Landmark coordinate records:
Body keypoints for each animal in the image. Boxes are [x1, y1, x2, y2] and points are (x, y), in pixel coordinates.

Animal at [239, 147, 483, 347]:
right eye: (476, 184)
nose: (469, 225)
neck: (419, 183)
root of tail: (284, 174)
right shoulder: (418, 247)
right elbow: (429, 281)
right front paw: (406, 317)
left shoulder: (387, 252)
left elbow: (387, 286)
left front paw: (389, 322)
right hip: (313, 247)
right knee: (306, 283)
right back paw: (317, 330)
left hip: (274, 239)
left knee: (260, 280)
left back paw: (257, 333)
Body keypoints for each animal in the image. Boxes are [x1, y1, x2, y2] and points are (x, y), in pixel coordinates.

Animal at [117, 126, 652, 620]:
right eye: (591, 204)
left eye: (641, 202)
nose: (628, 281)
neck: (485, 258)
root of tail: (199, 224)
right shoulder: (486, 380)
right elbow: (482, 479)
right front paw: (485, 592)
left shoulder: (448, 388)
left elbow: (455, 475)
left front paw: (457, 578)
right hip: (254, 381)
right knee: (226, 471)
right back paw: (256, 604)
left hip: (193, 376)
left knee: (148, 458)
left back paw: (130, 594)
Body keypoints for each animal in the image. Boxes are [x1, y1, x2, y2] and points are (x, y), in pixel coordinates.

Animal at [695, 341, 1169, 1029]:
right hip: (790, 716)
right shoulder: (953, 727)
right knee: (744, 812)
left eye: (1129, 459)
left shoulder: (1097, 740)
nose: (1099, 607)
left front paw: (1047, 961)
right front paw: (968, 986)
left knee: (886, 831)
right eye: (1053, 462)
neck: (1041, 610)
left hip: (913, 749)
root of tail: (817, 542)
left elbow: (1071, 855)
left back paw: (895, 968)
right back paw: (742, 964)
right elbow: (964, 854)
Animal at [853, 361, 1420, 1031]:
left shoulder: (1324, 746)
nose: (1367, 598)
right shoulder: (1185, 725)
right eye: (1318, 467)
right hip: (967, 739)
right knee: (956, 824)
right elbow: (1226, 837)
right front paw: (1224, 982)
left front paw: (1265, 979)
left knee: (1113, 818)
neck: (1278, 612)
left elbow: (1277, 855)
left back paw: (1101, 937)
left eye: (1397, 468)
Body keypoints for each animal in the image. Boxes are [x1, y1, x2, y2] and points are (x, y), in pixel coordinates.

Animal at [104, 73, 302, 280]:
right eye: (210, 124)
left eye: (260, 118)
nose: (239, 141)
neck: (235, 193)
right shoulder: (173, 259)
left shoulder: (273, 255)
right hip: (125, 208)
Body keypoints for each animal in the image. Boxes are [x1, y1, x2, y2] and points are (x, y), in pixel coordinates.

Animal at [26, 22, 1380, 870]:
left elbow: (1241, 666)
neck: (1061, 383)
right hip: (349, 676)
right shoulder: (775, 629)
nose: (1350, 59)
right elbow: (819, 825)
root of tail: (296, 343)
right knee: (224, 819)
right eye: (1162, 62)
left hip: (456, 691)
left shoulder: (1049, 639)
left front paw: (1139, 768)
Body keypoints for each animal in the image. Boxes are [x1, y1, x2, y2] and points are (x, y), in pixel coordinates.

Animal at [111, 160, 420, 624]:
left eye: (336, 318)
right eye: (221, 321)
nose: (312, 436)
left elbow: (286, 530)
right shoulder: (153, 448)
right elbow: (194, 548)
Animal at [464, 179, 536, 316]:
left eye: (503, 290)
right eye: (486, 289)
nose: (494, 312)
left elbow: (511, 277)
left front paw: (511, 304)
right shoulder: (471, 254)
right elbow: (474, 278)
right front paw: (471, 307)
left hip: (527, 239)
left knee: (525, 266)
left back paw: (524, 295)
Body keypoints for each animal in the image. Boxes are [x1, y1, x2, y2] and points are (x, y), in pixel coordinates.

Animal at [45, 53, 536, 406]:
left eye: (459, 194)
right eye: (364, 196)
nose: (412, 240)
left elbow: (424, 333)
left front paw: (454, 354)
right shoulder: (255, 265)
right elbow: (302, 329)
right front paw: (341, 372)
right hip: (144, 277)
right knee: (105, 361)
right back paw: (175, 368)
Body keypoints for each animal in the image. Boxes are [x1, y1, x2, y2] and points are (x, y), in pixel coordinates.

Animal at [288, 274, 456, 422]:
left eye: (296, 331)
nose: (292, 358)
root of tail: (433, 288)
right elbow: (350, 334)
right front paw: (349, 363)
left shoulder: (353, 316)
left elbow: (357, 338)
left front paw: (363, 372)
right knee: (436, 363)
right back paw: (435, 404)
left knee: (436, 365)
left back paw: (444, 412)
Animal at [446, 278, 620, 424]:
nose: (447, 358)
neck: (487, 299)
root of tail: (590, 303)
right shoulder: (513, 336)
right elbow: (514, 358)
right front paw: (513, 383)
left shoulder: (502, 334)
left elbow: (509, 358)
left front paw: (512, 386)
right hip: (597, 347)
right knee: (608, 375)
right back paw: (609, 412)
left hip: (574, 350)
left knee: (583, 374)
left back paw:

### TASK DIRECTIONS:
Exactly as they appear above, the records are to be transcribed in full.

### RESULT OF THIS TASK:
Body keypoints for each animal in the image. Boxes are [x1, y1, x2, y2] and points are (x, y), in pixel coordinates.

Animal at [239, 147, 483, 347]:
right eye: (476, 184)
nose: (469, 225)
neck: (419, 183)
root of tail: (284, 174)
right shoulder: (418, 247)
right elbow: (429, 281)
right front paw: (406, 317)
left shoulder: (387, 252)
left elbow: (387, 286)
left front paw: (389, 322)
right hip: (313, 247)
right knee: (306, 283)
right back paw: (317, 330)
left hip: (274, 239)
left knee: (260, 280)
left back paw: (257, 333)
Body keypoints for each animal in the image. Boxes are [x1, y1, x2, y2] and points are (x, y), in pixel coordinates.

Animal at [117, 126, 652, 620]:
right eye: (591, 204)
left eye: (641, 202)
nose: (628, 281)
neck: (485, 258)
root of tail: (199, 224)
right shoulder: (486, 380)
right elbow: (482, 479)
right front paw: (485, 592)
left shoulder: (448, 388)
left elbow: (455, 475)
left front paw: (457, 578)
right hip: (254, 381)
right knee: (226, 471)
right back paw: (256, 604)
left hip: (193, 376)
left knee: (148, 458)
left back paw: (130, 594)
Body keypoints for each animal in the image. Boxes are [x1, y1, x2, y2] and points are (x, y), in pixel coordinates.

Animal at [695, 341, 1169, 1029]:
right hip: (790, 716)
right shoulder: (953, 727)
right knee: (744, 812)
left eye: (1129, 459)
left shoulder: (1097, 740)
nose: (1099, 607)
left front paw: (1047, 961)
right front paw: (968, 986)
left knee: (886, 831)
right eye: (1053, 462)
neck: (1041, 610)
left hip: (913, 749)
root of tail: (817, 542)
left elbow: (1071, 855)
left back paw: (895, 968)
right back paw: (742, 964)
right elbow: (964, 854)
Animal at [853, 361, 1420, 1031]:
left shoulder: (1324, 746)
nose: (1367, 598)
right shoulder: (1185, 725)
right eye: (1318, 467)
right hip: (967, 739)
right knee: (956, 824)
right elbow: (1226, 837)
right front paw: (1224, 982)
left front paw: (1265, 979)
left knee: (1113, 818)
neck: (1278, 612)
left elbow: (1277, 855)
left back paw: (1101, 937)
left eye: (1397, 468)
Body keypoints for each animal in the image. Boxes are [x1, y1, x2, y2] and points are (x, y), in pixel coordinates.

Animal at [104, 73, 302, 280]:
right eye: (210, 124)
left eye: (260, 118)
nose: (239, 141)
neck: (235, 193)
right shoulder: (173, 259)
left shoulder: (273, 255)
right hip: (125, 208)
Body keypoints for each animal in the image. Boxes are [x1, y1, x2, y2] and points are (x, y), in pixel coordinates.

Animal at [26, 22, 1380, 870]:
left elbow: (1241, 666)
neck: (1061, 383)
right hip: (349, 676)
right shoulder: (775, 629)
nose: (1350, 59)
right elbow: (819, 825)
root of tail: (296, 343)
right knee: (224, 819)
right eye: (1162, 62)
left hip: (456, 691)
left shoulder: (1049, 639)
left front paw: (1139, 768)
Body keypoints for each animal in the image. Boxes are [x1, y1, x2, y2] and points are (x, y), in pixel coordinates.

Animal at [111, 160, 420, 624]:
left eye: (336, 318)
right eye: (221, 321)
nose: (312, 436)
left elbow: (286, 530)
right shoulder: (153, 448)
right elbow: (194, 548)
Animal at [464, 179, 536, 316]:
left eye: (503, 290)
right eye: (486, 289)
nose: (494, 312)
left elbow: (511, 277)
left front paw: (511, 304)
right shoulder: (471, 254)
right elbow: (474, 278)
right front paw: (471, 307)
left hip: (527, 239)
left knee: (525, 266)
left back paw: (524, 295)
Body keypoints for each animal in the image. Boxes are [x1, y1, x2, y2] and points are (x, y), in pixel coordinates.

Animal at [45, 53, 536, 406]:
left eye: (459, 194)
right eye: (364, 196)
nose: (412, 240)
left elbow: (424, 333)
left front paw: (454, 354)
right shoulder: (255, 265)
right elbow: (302, 329)
right front paw: (341, 372)
right hip: (144, 277)
right knee: (105, 361)
right back paw: (175, 368)
Body keypoints for each animal in the image. Boxes are [x1, y1, x2, y2] and points are (x, y), in pixel coordinates.

Animal at [288, 274, 456, 422]:
left eye: (296, 331)
nose: (292, 358)
root of tail: (433, 288)
right elbow: (350, 334)
right front paw: (349, 363)
left shoulder: (353, 316)
left elbow: (357, 338)
left front paw: (363, 372)
right knee: (436, 363)
right back paw: (435, 404)
left knee: (436, 365)
left back paw: (444, 412)
Animal at [446, 278, 620, 424]:
nose: (447, 358)
neck: (487, 299)
root of tail: (590, 303)
right shoulder: (513, 336)
right elbow: (514, 358)
right front paw: (513, 383)
left shoulder: (502, 334)
left elbow: (509, 358)
left front paw: (512, 386)
right hip: (597, 347)
right knee: (608, 375)
right back paw: (609, 412)
left hip: (574, 350)
left knee: (583, 374)
left back paw:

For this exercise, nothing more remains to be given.